Потрясение от оказанного приема оказалось велико. Контраст с положением юрьевского воеводы и московского боярина был разительным. К тому же князя не оставляло запрятанное глубоко в душе смутное ощущение, что гельметские кнехты были не так уж и неправы: с предателями и перебежчиками везде и в любые времена обходились самым непочтительным образом. Конечно, ливонцы издевались над ним не за то, что он изменил русскому царю, но своим поступком он поставил себя вне закона, и самый последний солдат гарнизона чувствовал себя образцом высокой морали по сравнению с ползающим в гельметской грязи бывшим боярином.

И Курбский встал в позу идейного борца, обличителя тирана, политического эмигранта. В Вольмаре он первым делом потребовал бумагу, чернила и написал гневное письмо царю. Так началась знаменитая переписка Андрея Курбского и Ивана Грозного, благодаря которой князь вошел в историю.

Тут Филюшкин пытается выявить мотивы бегства Курбского: «Так кем же был князь Курбский – шпионом, агентом иностранных спецслужб, как его назвали бы сегодня? Или – психологически сломавшимся человеком, который не смог справиться с охватившим его страхом и, потеряв все мужество и честь, ударился в бега?» По мнению автора, у Курбского были причины искать спасения, хотя виноват, скорее, был он сам. На момент бегства он уже год состоял в переписке с литовскими аристократами и представителями короля, хотя с Литвой шла война. Филюшкин напоминает, что «В принципе, практика склонения представителей знати соседних стран к переходу в подданство другого правителя была в Средневековье распространена довольно широко. Считалось даже, что аристократ в принципе имеет право выбирать господина по своему разумению. И, если он просто предупредит своего былого покровителя, что выбрал другого, – это не считалось изменой. Данная практика называлась «правом отъезда».

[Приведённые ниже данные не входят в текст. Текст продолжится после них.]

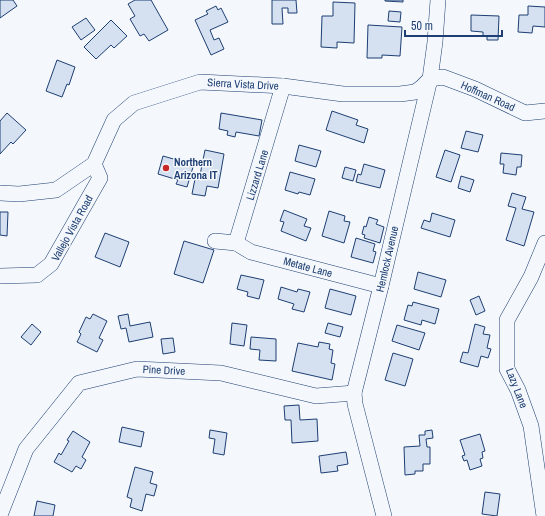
<svg xmlns="http://www.w3.org/2000/svg" width="545" height="516" viewBox="0 0 545 516" font-family="'Archivo Narrow',sans-serif">
<style>
.building{fill:#d5e0f0;stroke:#1d3f73}
.lines{fill:none;stroke-linecap:round;stroke-linejoin:round}
.minor-casing{stroke:#1d3f73;stroke-width:16}
.minor{stroke:#f4f7fb;stroke-width:15}
.poi-dot{fill:#c62828;stroke:#f4f7fb;stroke-width:1.5}
.labels{text-anchor:middle;stroke-width:3;stroke-linejoin:round;paint-order:stroke}
.street-label{font-size:11px;fill:#1d3f73;stroke:#f4f7fb}
.poi-label{font-size:11px;font-weight:bold;fill:#1d3f73;stroke:#f4f7fb;text-anchor:start}
</style>
<rect width="100%" height="100%" fill="#f4f7fb"/>
<g class="building">
<path d="M0,0H13L17,6L0,18Z"/>
<path d="M135,0H151L168,30L149,41L144,34L140,36L130,19L135,16L128,4Z"/>
<path d="M272,0H296L297,13H288V8H282L283,24H272Z"/>
<path d="M385,0H403V2L385,1Z"/>
<path d="M333,2L355,3L354,43L337,42V48L321,47L322,16H333Z"/>
<path d="M216,6L218,10L221,8L228,22L210,30L214,40L219,38L224,49L211,55L195,20L208,14L206,11Z"/>
<path d="M528,6L545,7V27L533,26L532,33L518,32L519,15H528Z"/>
<path d="M389,11L401,12L400,22L388,21Z"/>
<path d="M471,15L499,16L498,40H487V36H483V32L471,31Z"/>
<path d="M86,18L95,30L81,40L72,27Z"/>
<path d="M111,20L127,36L114,48L111,45L96,59L84,47Z"/>
<path d="M368,25L402,27L400,56L382,55V58H367Z"/>
<path d="M57,60L75,67L69,85L67,84L62,97L46,91Z"/>
<path d="M332,111L358,120L356,125L368,129L364,143L326,130Z"/>
<path d="M7,113L26,130L13,144L11,142L0,154V121Z"/>
<path d="M221,113L262,120L259,136L236,132L235,137L227,135L228,131L219,129Z"/>
<path d="M466,131L483,135L478,152L461,148Z"/>
<path d="M299,145L321,151L316,167L295,161Z"/>
<path d="M205,150L224,154L218,188L207,186L205,196L192,194L195,179L199,180Z"/>
<path d="M445,150L460,155L451,182L436,177Z"/>
<path d="M501,153L522,155L521,167H517L516,175L503,173L504,164H500Z"/>
<path d="M163,156L177,160L176,163L193,167L187,187L176,184L178,180L158,174Z"/>
<path d="M364,164L385,170L380,188L356,182L358,174L361,175Z"/>
<path d="M345,167L356,170L353,181L342,178Z"/>
<path d="M290,172L315,179L310,195L299,192L298,194L285,190Z"/>
<path d="M461,176L474,180L470,192L458,188Z"/>
<path d="M512,193L526,197L522,209L534,212L524,246L506,240L516,208L508,206Z"/>
<path d="M284,210L307,219L304,226L311,228L306,241L281,231L284,222L280,221Z"/>
<path d="M329,211L345,216L344,221L350,222L344,243L322,236Z"/>
<path d="M0,212H8L7,236L0,235Z"/>
<path d="M432,213L455,220L450,237L421,228L424,220L430,222Z"/>
<path d="M369,217L378,220L376,224L384,227L380,243L364,238L365,235L362,234L364,226L366,227Z"/>
<path d="M105,233L129,242L120,267L95,257Z"/>
<path d="M356,238L375,244L373,251L376,252L373,263L351,257Z"/>
<path d="M184,241L214,250L203,283L174,274Z"/>
<path d="M418,272L446,280L441,297L414,289Z"/>
<path d="M241,275L264,280L259,299L247,296L248,292L237,289Z"/>
<path d="M281,287L297,292L298,289L310,292L304,312L292,309L294,304L278,299Z"/>
<path d="M330,289L356,296L351,315L325,308Z"/>
<path d="M479,296L485,311L476,315L470,300Z"/>
<path d="M413,302L439,309L435,324L422,320L421,325L404,320L408,305L412,306Z"/>
<path d="M93,314L107,321L99,338L103,340L97,352L77,342L81,334L79,332L86,317L90,319Z"/>
<path d="M128,314L130,326L150,322L153,337L129,342L126,328L121,329L118,316Z"/>
<path d="M232,323L247,325L244,346L230,344Z"/>
<path d="M328,323L343,327L340,337L325,333Z"/>
<path d="M32,324L41,332L31,345L21,337Z"/>
<path d="M475,324L485,327L483,334L490,335L487,348L491,349L488,358L481,356L478,367L460,362L463,352L468,353Z"/>
<path d="M397,325L425,333L419,350L392,341Z"/>
<path d="M251,337L276,339V361L259,360L260,350L250,349Z"/>
<path d="M173,338L175,352L163,354L161,339Z"/>
<path d="M319,342L330,344L329,349L333,350L331,363L335,364L332,380L292,371L298,343L318,347Z"/>
<path d="M393,353L413,359L405,386L385,380Z"/>
<path d="M299,405L300,420L317,419L318,441L292,443L291,420H285L284,406Z"/>
<path d="M122,427L144,432L141,447L119,442Z"/>
<path d="M210,430L227,433L224,455L213,453L215,439L209,438Z"/>
<path d="M432,430L433,438L426,439L427,447H430V464H423V471H415V474L405,475L404,447L420,446L419,435H425V431Z"/>
<path d="M73,431L90,442L82,457L86,460L81,469L76,466L72,472L54,462L59,453L61,455L69,441L67,440Z"/>
<path d="M480,434L485,451L482,452L483,458L480,459L482,466L470,470L467,460L464,461L462,456L465,455L460,440Z"/>
<path d="M346,452L348,464L337,466L338,471L321,473L319,456Z"/>
<path d="M135,467L153,472L150,483L157,485L154,496L146,494L142,511L130,507L132,499L127,497Z"/>
<path d="M485,492L500,494L497,516L482,514Z"/>
<path d="M37,501L55,505L53,516H34Z"/>
</g>
<g class="lines">
<g class="minor-casing">
<g id="minor">
<path d="M0,193L19,194L56,190L94,164L114,120L134,103L200,82L283,86L343,94H400L415,92L422,87L430,79L443,77L475,89L525,113L545,111"/>
<path d="M215,241L236,243L283,86"/>
<path d="M236,243L251,252L381,286"/>
<path d="M0,276L37,275L51,264L100,178L94,164"/>
<path d="M0,515L26,449L79,383L137,369L221,373L316,396L354,393"/>
<path d="M384,516L355,404L354,393L381,286L430,79L435,42L438,0"/>
<path d="M544,516L531,426L518,390L507,369V320L531,277L545,243"/>
</g>
</g>
<use href="#minor" class="minor"/>
</g>
<circle class="poi-dot" cx="166" cy="168" r="4"/>
<g class="labels">
<g class="street-label">
<text transform="translate(243 84) rotate(3)" y="4">Sierra Vista Drive</text>
<text transform="translate(488 96) rotate(24)" y="4">Hoffman Road</text>
<text transform="translate(257 175) rotate(-73)" y="4">Lizzard Lane</text>
<text transform="translate(72 228) rotate(-61)" y="4">Vallejo Vista Road</text>
<text transform="translate(387 259) rotate(-77)" y="4">Hemlock Avenue</text>
<text transform="translate(308 267) rotate(15)" y="4">Metate Lane</text>
<text transform="translate(164 370) rotate(3)" y="4">Pine Drive</text>
<text transform="translate(517 388) rotate(69)" y="4">Lazy Lane</text>
</g>
<g class="poi-label">
<text x="174" y="166">Northern<tspan x="174" dy="13">Arizona IT</tspan></text>
</g>
</g>
<path d="M405 30v6h97v-6" fill="none" stroke="#1d3f73" stroke-width="2"/>
<text x="411" y="30" font-size="12" fill="#1d3f73" stroke="#f4f7fb" stroke-width="3" paint-order="stroke">50 m</text>
</svg>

Правда, тут же Филюшкин оговаривается, что «К XVI веку московские государи практически ликвидировали право отъезда». Так что измена все-таки была, хотя на самую тяжелую по тем временам измену, обращение в другую веру, Курбский не пошел:

Собственно, Литва была единственной страной, куда русский аристократ мог бежать, не рискуя предать свою веру, – православие здесь пользовалось всеми правами. В то же время, на фоне ограничения прав знати в России, вольности панов и шляхты Великого княжества Литовского смотрелись для многих весьма соблазнительно.

Гораздо более тяжелым обвинением будет обвинение в предательстве своих близких:

Бегство Курбского за границу не было «изгнанием»: Грозный не практиковал высылку за рубеж как вид репрессий. Дворяне сами бежали из-за маячивших в перспективе гонений и в поисках лучшей доли, уже за границей изображая свою измену как вынужденную. Как правило, этот проступок и провоцировал месть властей, казни и ссылки родственников беглецов. Так было с близкими Курбского, Тетерина, Сарыхозина, Нащокина, Кашкарева и др. В глазах царя их род становился «изменническим» и подлежащим искоренению.

И мать, и жена, и сын в тюрьме, собственно, оказались как «члены семьи изменника Родины». Их арест и смерть были спровоцированы именно бегством Курбского, который бросил их в России на неминуемую гибель. Князь не мог этого не понимать, перелезая через юрьевскую стену... Тем не менее он не колебался, оставляя своих родных на произвол судьбы. Его ждало новое «отечество» – Великое княжество Литовское.

Дальше самое любопытное. Автор переходит к жизни Курбского в Литве. Какое-то время князь очень плодотворно повоевал за Литву, в том числе и против московитов. Но когда дело дошло до осады Пскова в 1580 г., он постарался заболеть, покинул войско и вернулся в пожалованное ему имение. Еще до этого он получил возможность участвовать в политической жизни Литвы и «неоднократно привлекался королем в качестве эксперта по «московскому вопросу» в моменты принятия важных политических решений».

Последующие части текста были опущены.